● Task item A
In the interview with Becca, where does she say she works now?
● Task item B
Could you write the next part of the interview with Becca, picking up right after its final line?

● Quoted passage
■ ■ ■ ■ ■ ■ ■
Mary: What do you want my readers to know about you?

Becca: I’m single. I’m single and looking. 

Mary: If you had to describe yourself in three words what words would you choose?

Becca: Needs instant gratification. It’s a flaw, I admit. However, those are three accurate words to describe me, but every hero or heroine has their flaw, and mine is wanting what I want right when I want it. I am learning that good things take time, however, I still find myself wanting instant gratification. 

Mary: What are your goals in life?

Becca: I have a couple goals in life. There are two mains ones. They are in no particular order because I would like to achieve them both. I would like to have a career where I do not dread going to work everyday. I mean I work at Safeway now and I do not dread it by any means but I definitely do not want to work there my entire life. I would like to get married someday. Marriage is something that I want to experience. I want to find that one person I want to spend the rest of my life with. The thought of coming home to my best friend and knowing that no matter where I am or where I go that when I’m in his arms, I am home.

Mary: What are your hobbies?

Becca: Oh there are so many. Like taking selfies, shopping, I read when I have , however I have not had time recent. I’ve read every Nicolas Spark book except his latest one, hopefully I can read it this summer so I can put that on my resume. I like to spend time with my friends because my friends make me feel like the happiest person in the world. I would never replace any of my friends for anyone, not even Taylor Swift. Everyone knows how much I love her. My friends are so perfect, even more perfect than Taylor Swift.

Mary: Who are these perfect friends?

Becca: My best friend of course is my twin sister Chloe, she can always tell when I’m upset even when I don’t want to come right out and say it. She always make me feel better.

My friend Alyssa we have nearly identical senses of humor, we can always make each other laugh even on our worst days.

My friends Grace and Victoria, they’re twins as well, they will listen to me go on about my problem, including the same problems over and over again, and will continue to give me advice even if they know I won’t listen to it.

Another one of my friends is Eric, I can’t sit down for a meal with him without crying from laughter. He’s definitely one of the funniest people I know without a doubt and also he’s incredibly smart.
■ ■ ■ ■ ■ ■ ■
● Supplied information
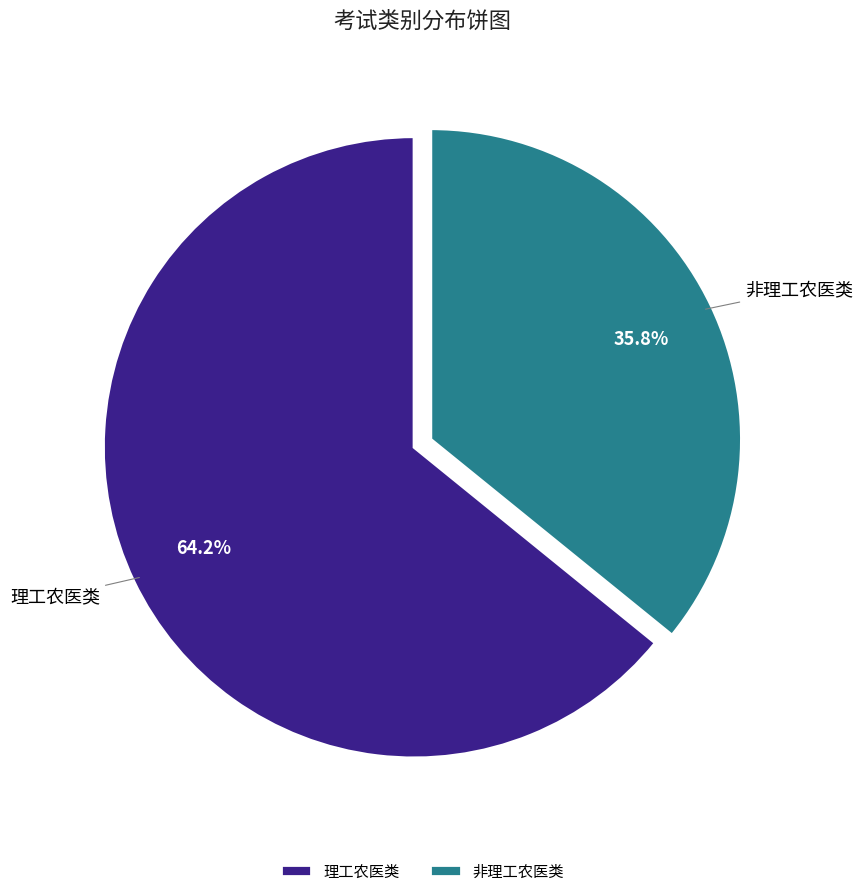

Which slice is the smallest?

非理工农医类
■ ■ ■ ■ ■ ■ ■
● Reply A
Safeway.

● Reply B
There’s my friend Rachel, who was my freshman year roommate and one of my first friends at college. She has made my college experience fun thus far. I have another friend,

Zoe. She is a lot of fun to do the radio show with when she let’s me play my music.

I have a friend Ruth from high school, I’ve been with friends with her since 6th grade. She literally knows everything about my life. We laugh together, we cry together, we talk about everything together. She has been with me through thick and thin.

My friend Shanayah is hysterical and always down to have a good time with me.

Lastly, I have this friend Mary. I’m convinced that Mary will marry me one day because Mary and I have a massive amount of things in common and Mary will always, always, always make me feel more confident about my insecurities and she will never judge me for my poor decisions.

Mary: Just to throw it in, I probably won’t marry Becca, I’m straight. What are some fun facts about you?

Becca: I’m a vegetarian. I have consumed any meat product, aside from this one time, if you count seafood, I mistook salmon for scrambled eggs. I have three arch enemies on campus. All three of these women have attacked me. Otherwise I’m a very easy person to get along with. 

Mary: Is there anything else you want me to write?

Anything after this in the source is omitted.